French judge (born 1962)

Bénédicte de Perthuis (born 1962) is a French magistrate known for her work in financial investigations. In April 2025, she was targeted on social media because of her role as the presiding judge of the judicial panel which found Marine Le Pen guilty of misappropriation of public funds in the National Front assistants affair.

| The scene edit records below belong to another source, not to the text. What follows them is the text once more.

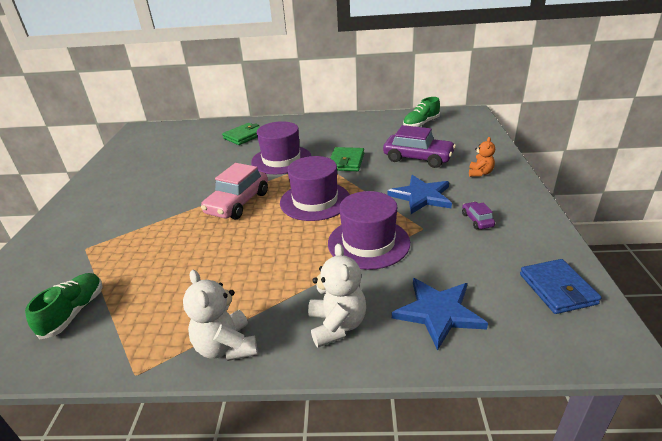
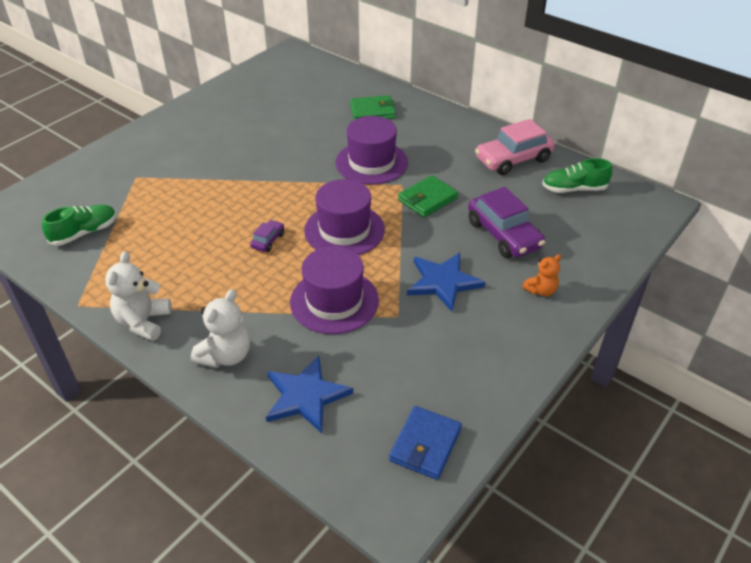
camera: 35 degrees right, 10 degrees up
(238, 203) = (281, 195): pink car -> pink car (513, 159)
(477, 220) = (457, 339): purple car -> purple car (268, 240)

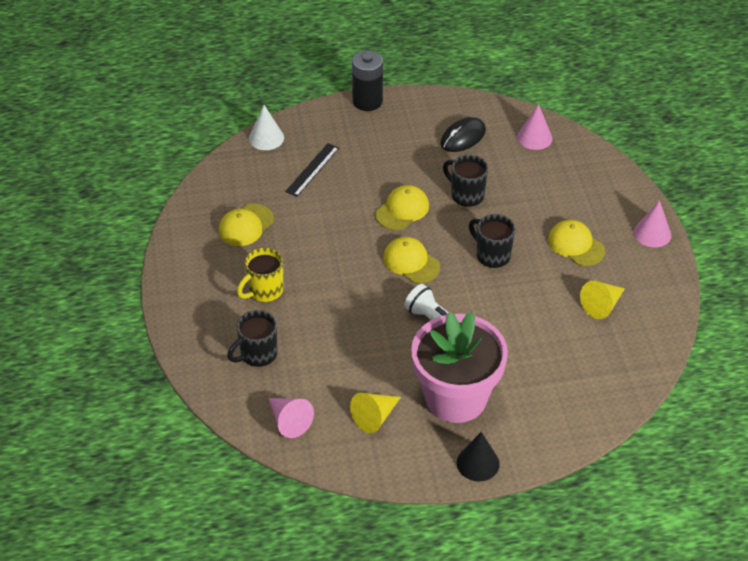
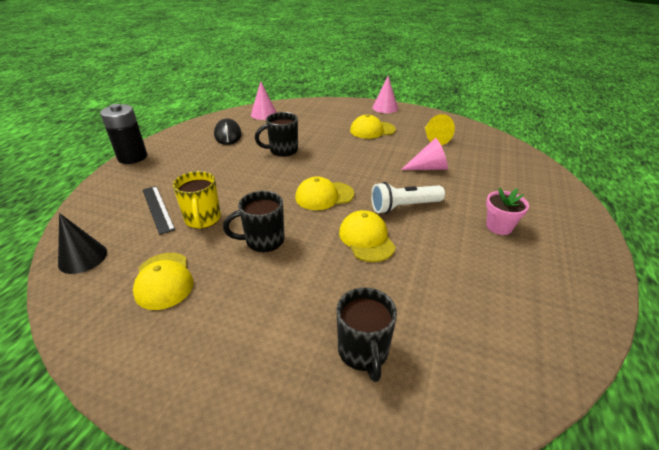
camera: 60 degrees left, 10 degrees down
(264, 291) = (270, 304): yellow mug -> yellow mug (203, 219)
(266, 138) = (79, 221): white cone -> none
(289, 421) = (492, 366): pink cone -> pink cone (428, 168)
(375, 417) = (507, 286): yellow cone -> none
(402, 210) = (263, 180): yellow cap -> yellow cap (366, 239)
(456, 398) = (499, 227): pink flower pot -> pink flower pot, size x0.42
(478, 463) = (586, 242): black cone -> black cone (83, 257)
(492, 255) = (352, 160): black mug -> black mug (263, 241)

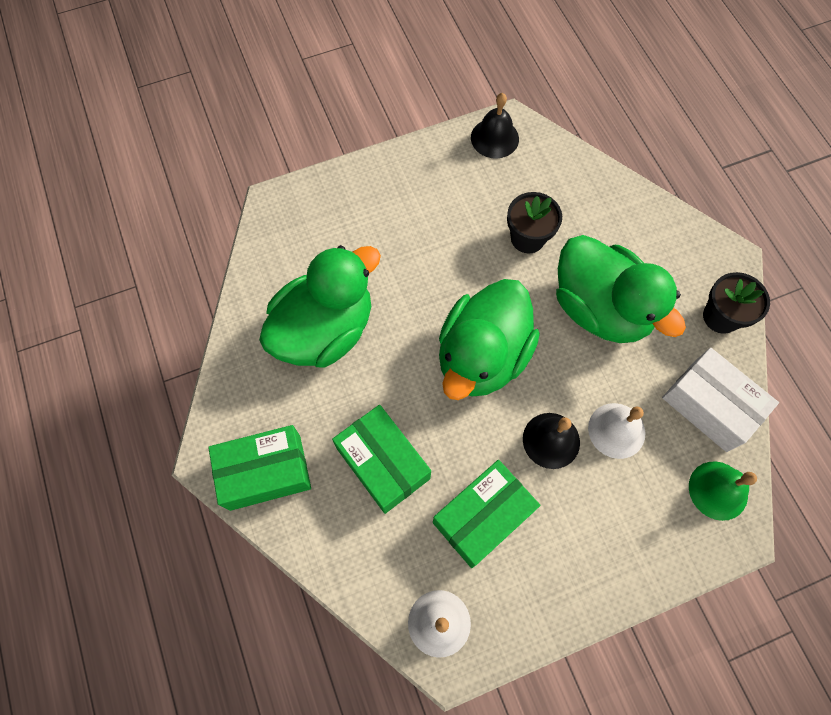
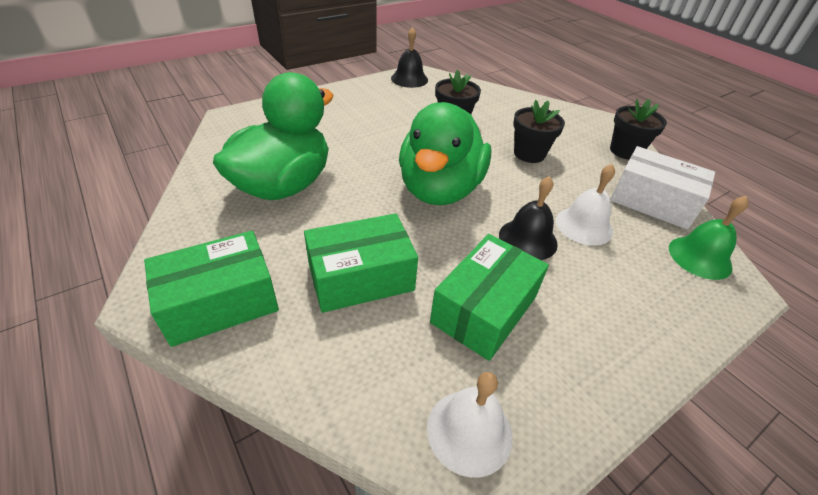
camera: 15 degrees left, 25 degrees down
(383, 463) = (361, 277): green box -> green box turned 60 degrees counterclockwise
(600, 308) = (529, 154): green duck -> black flower pot

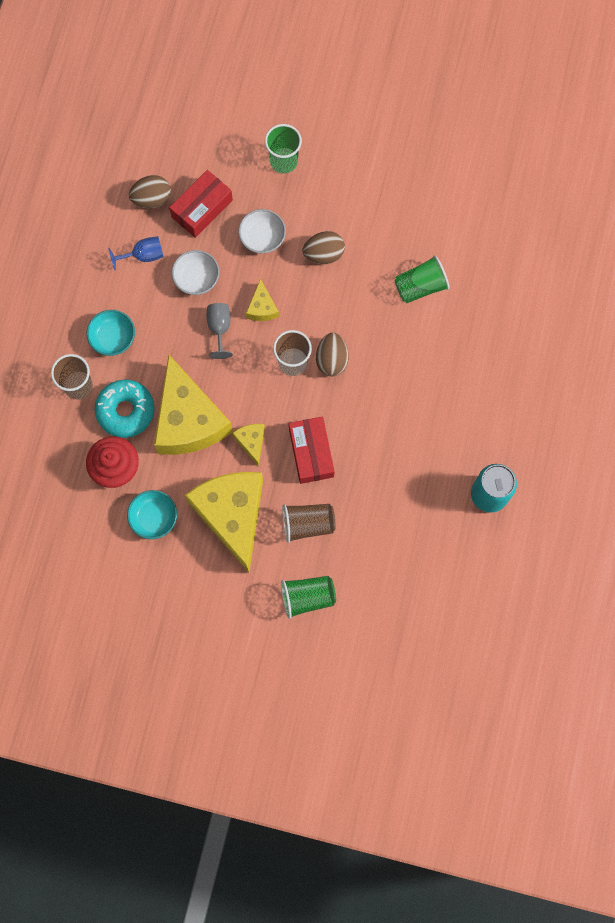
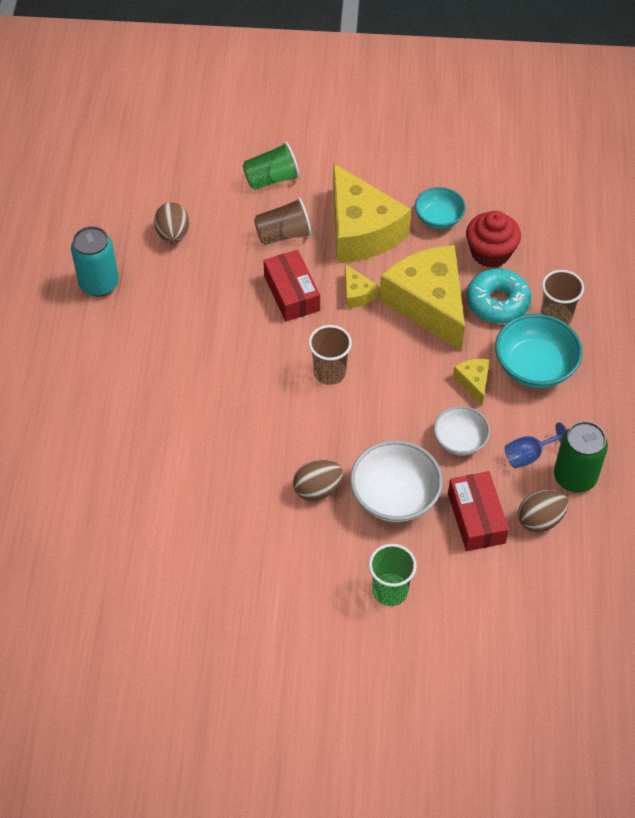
camera: 170 degrees right, 20 degrees down
(112, 230) = (574, 477): none -> green can
(113, 338) = (534, 367): turquoise bowl -> turquoise bowl, size x1.58
(202, 208) = (476, 518): red box -> red box turned 45 degrees counterclockwise
(219, 328) = (419, 393): grey goblet -> none
(262, 238) = (394, 496): white bowl -> white bowl, size x1.58
(262, 307) = (377, 421): yellow cheese -> yellow cheese (473, 382)
(331, 360) = (286, 381): brown egg -> brown egg (173, 234)
(420, 287) = (196, 471): green cup -> none

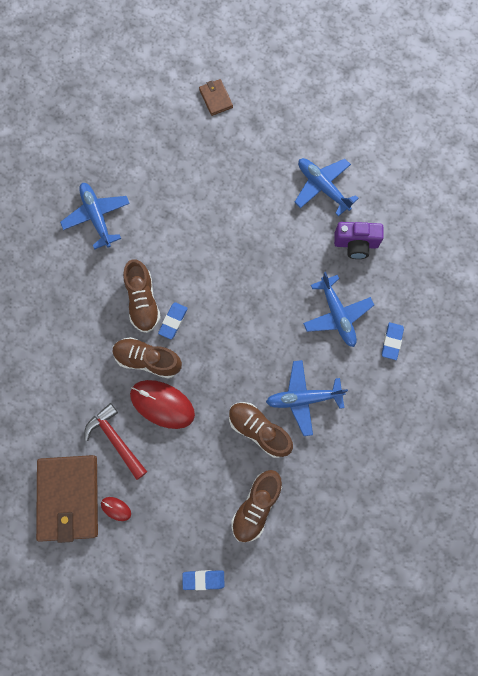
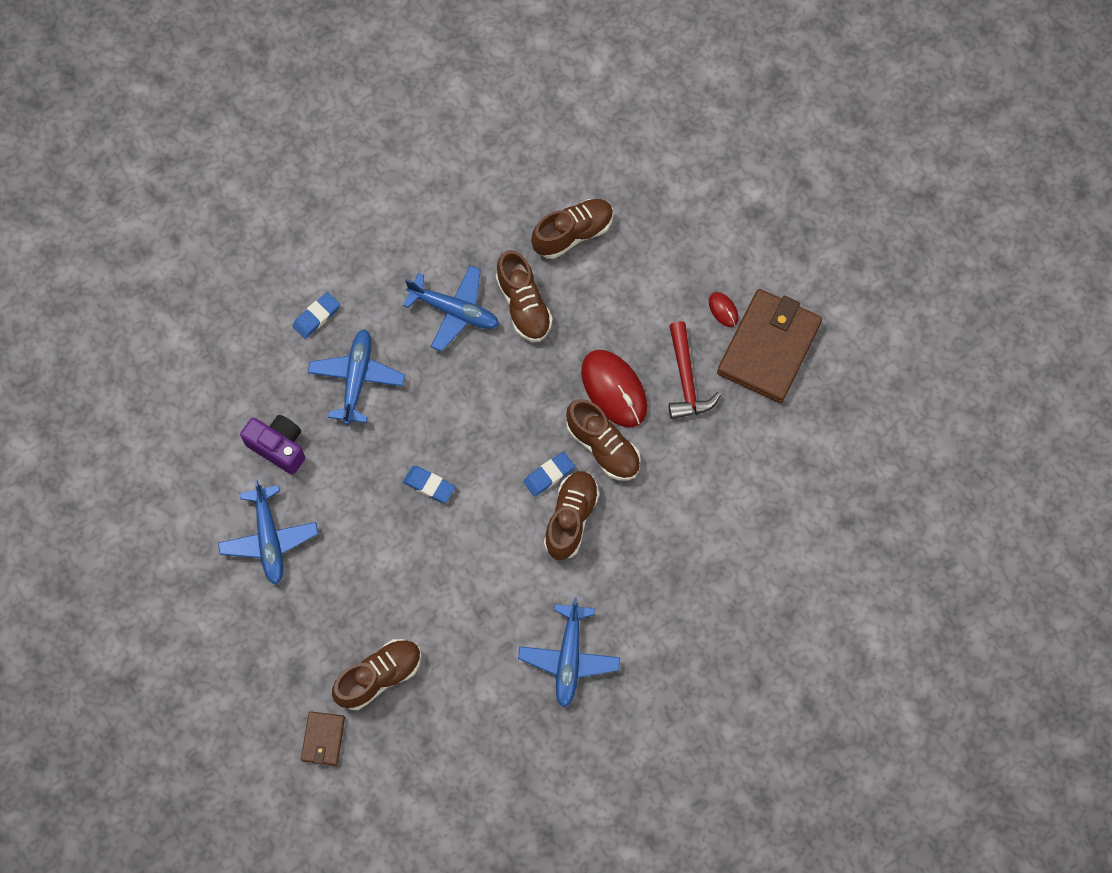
camera: 150 degrees left, 5 degrees down
(203, 579) = (668, 196): blue eraser -> blue eraser (429, 485)
(205, 147) = (379, 677): none -> brown shoe

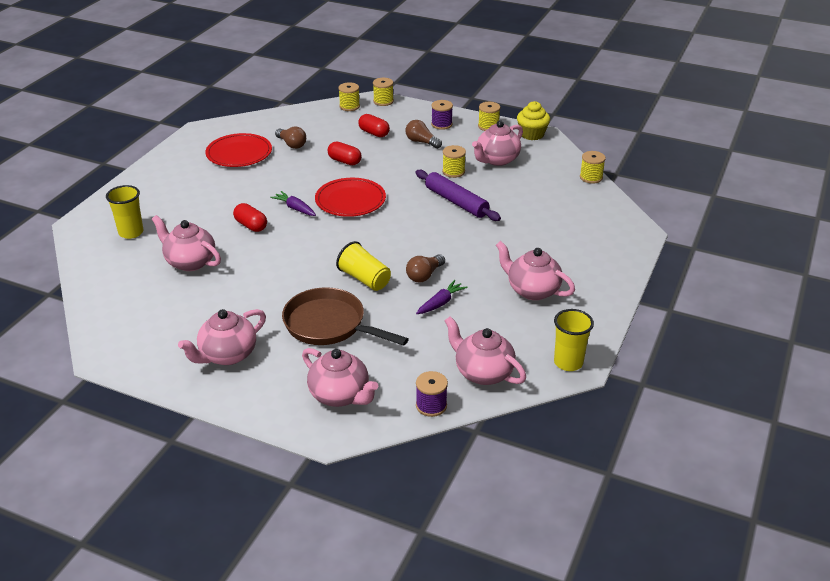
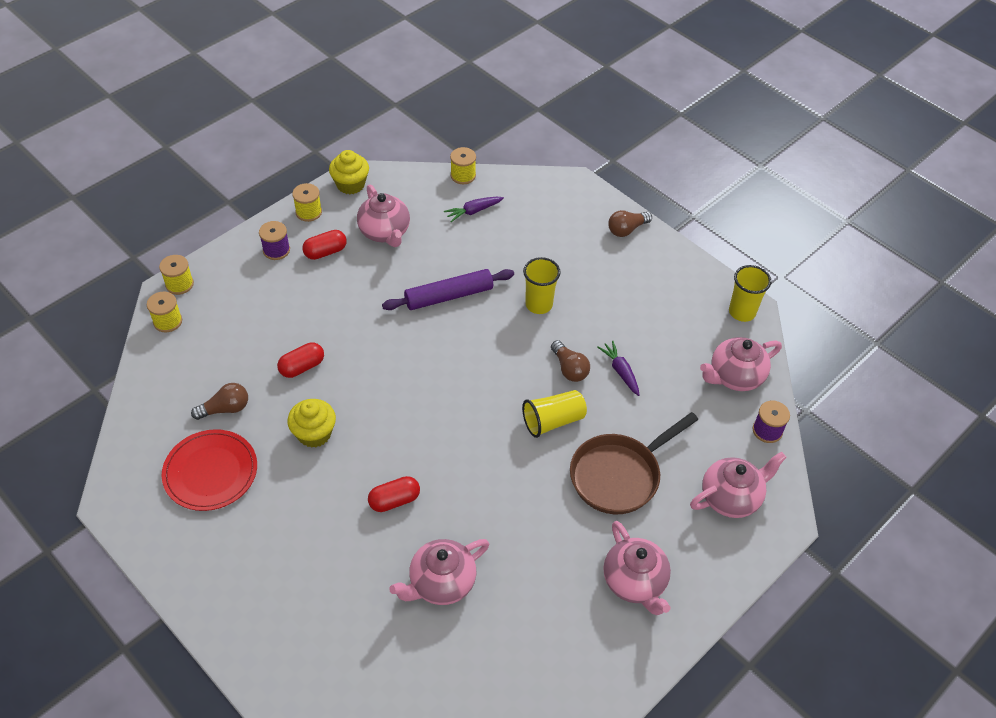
camera: 70 degrees left, 15 degrees up
(131, 232) = (340, 639): yellow cup -> yellow cup (539, 304)
(290, 180) = (314, 433): none -> yellow cupcake
(295, 208) = (381, 446): purple carrot -> purple carrot (473, 211)
(350, 200) = (393, 387): red plate -> none
(374, 133) = (253, 318): red capsule -> red capsule (325, 252)
(421, 142) = (304, 282): brown light bulb -> brown light bulb (626, 229)
(453, 172) = (387, 277): yellow spool -> none
(532, 290) = (629, 295): pink teapot -> none

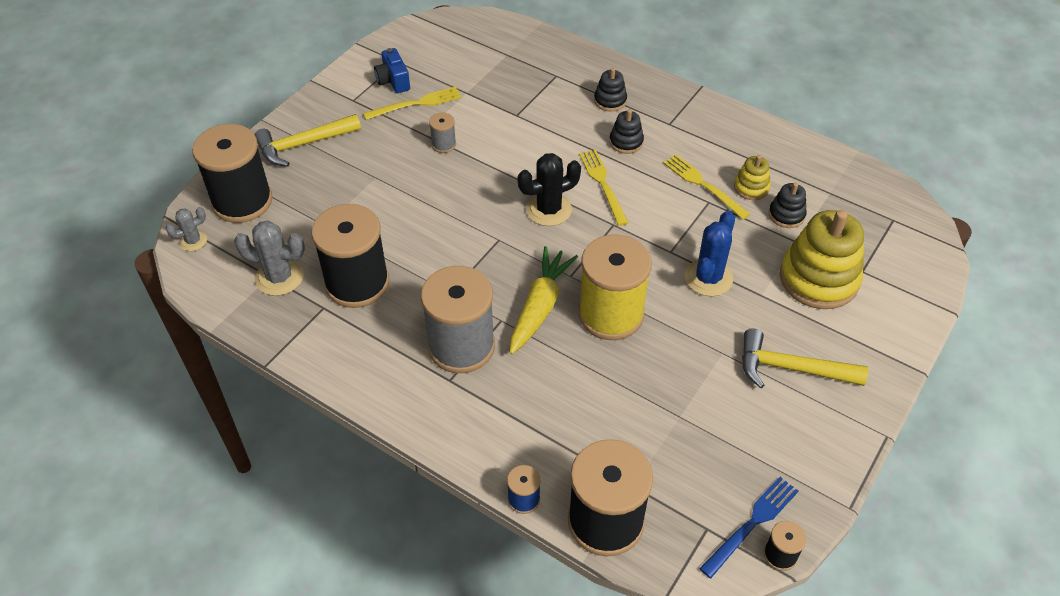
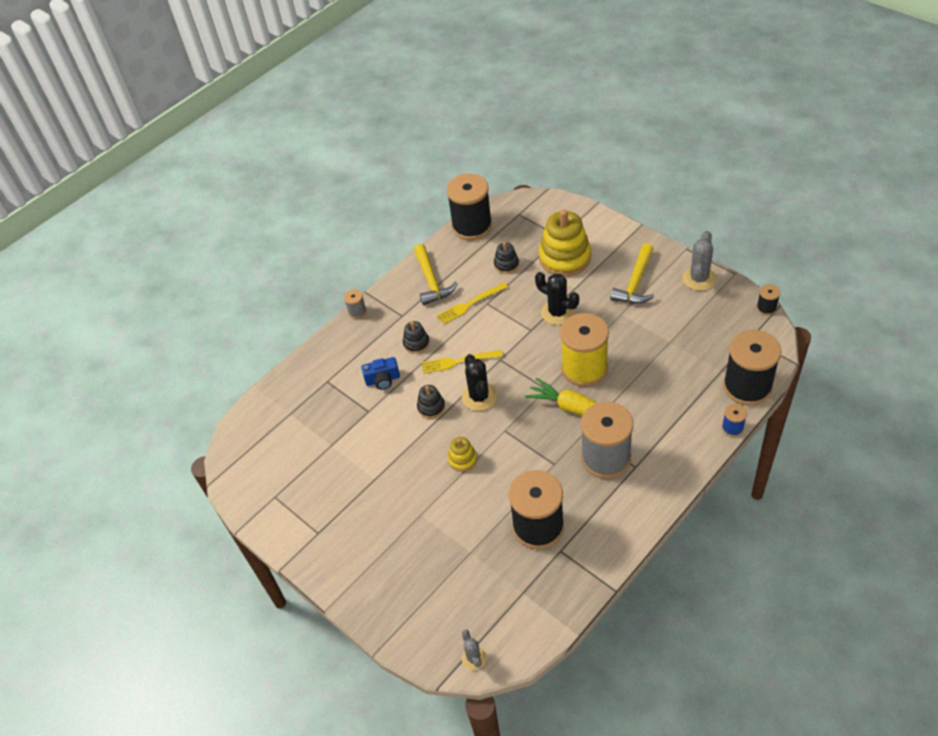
camera: 75 degrees left, 0 degrees up
(242, 201) = (431, 620): black spool -> black spool (472, 226)
(279, 277) = (525, 584): grey cactus -> grey cactus (699, 279)
(303, 144) = (368, 572): yellow hammer -> yellow hammer (431, 281)
(393, 81) = (301, 500): blue camera -> blue camera (383, 380)
(416, 104) = (336, 482): yellow fork -> none
(443, 144) = (392, 463): grey spool -> grey spool (357, 312)
(610, 100) = (367, 348): black stacking toy -> black stacking toy (431, 407)
(708, 278) = (557, 312): blue cactus -> black cactus
(751, 187) = (477, 279): yellow stacking toy -> yellow stacking toy (462, 459)
(752, 524) = (746, 317): blue fork -> none

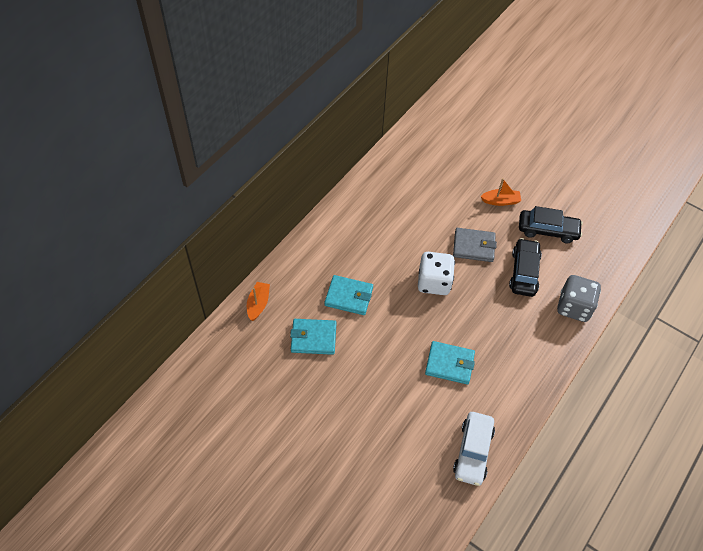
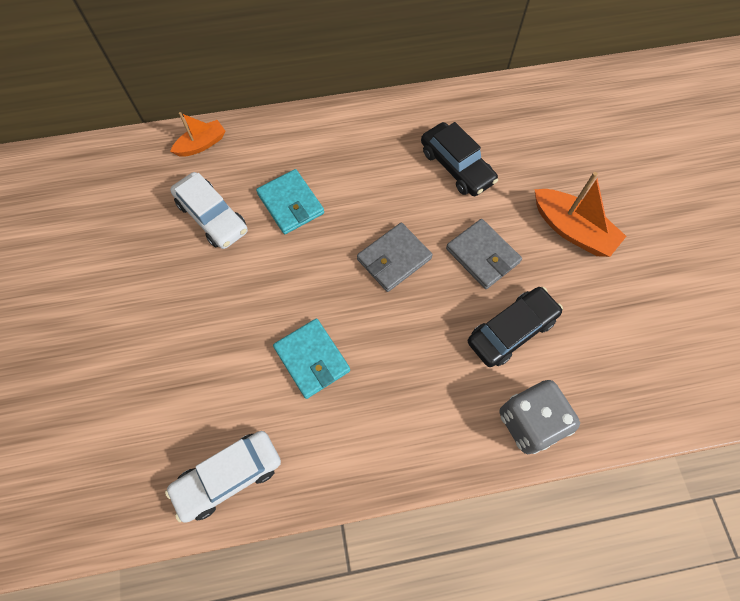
camera: 45 degrees right, 10 degrees up
(313, 338) = (212, 217): turquoise wallet -> white car
(434, 282) = (394, 259): white dice -> grey wallet
(500, 201) = (572, 230): orange boat -> orange boat, size x1.59
(547, 230) = (596, 306): black car -> black car (456, 166)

== Early life and education ==
Bénédicte de Perthuis studied accounting before transitioning to the judiciary. Inspired by Judge Eva Joly's career, she passed the magistracy exam at the age of 37 and began her legal career.

== Judicial career ==
Bénédicte de Perthuis started her judicial career as a family law judge in Le Havre. She later advanced to the role of investigating judge in Pontoise, where she dealt with complex financial cases.

=== Notable cases ===
- EADS trial (2015): Judge de Perthuis presided over the trial of former executives of EADS accused of insider trading. The case led to the conviction of Claude Guéant.
- Wendel group tax fraud case (2022): She presided over the court which convicted 14 people from the Wendel investment group, including Ernest-Antoine Seillière, former head of the Medef, for tax fraud amounting to €316 million in 2007.
- National Front assistants affair (2025): de Perthuis was the presiding judge in the conviction of various National Front MEP for misappropriation of European parliamentary funds. The court fined the party and sentenced Marine Le Pen to four years in prison, with two suspended, and made her ineligible to run for public office for five years. Le Pen appealed her conviction on 11 April and the Paris Court of Appeal announced that a judgment would be rendered in the summer of 2026, meaning that should the conviction be overturned, she will be able to participate in the 2027 presidential election.

== Online threats and police protection ==
After the conviction of Marine Le Pen, Bénédicte de Perthuis was threatened on social media, which was condemned by both the Conseil supérieur de la magistrature and the Ministry of Justice. The Interior Ministry reportedly took steps to give the judge police protection because of the far-right campaign seeking to publish personal information about her online.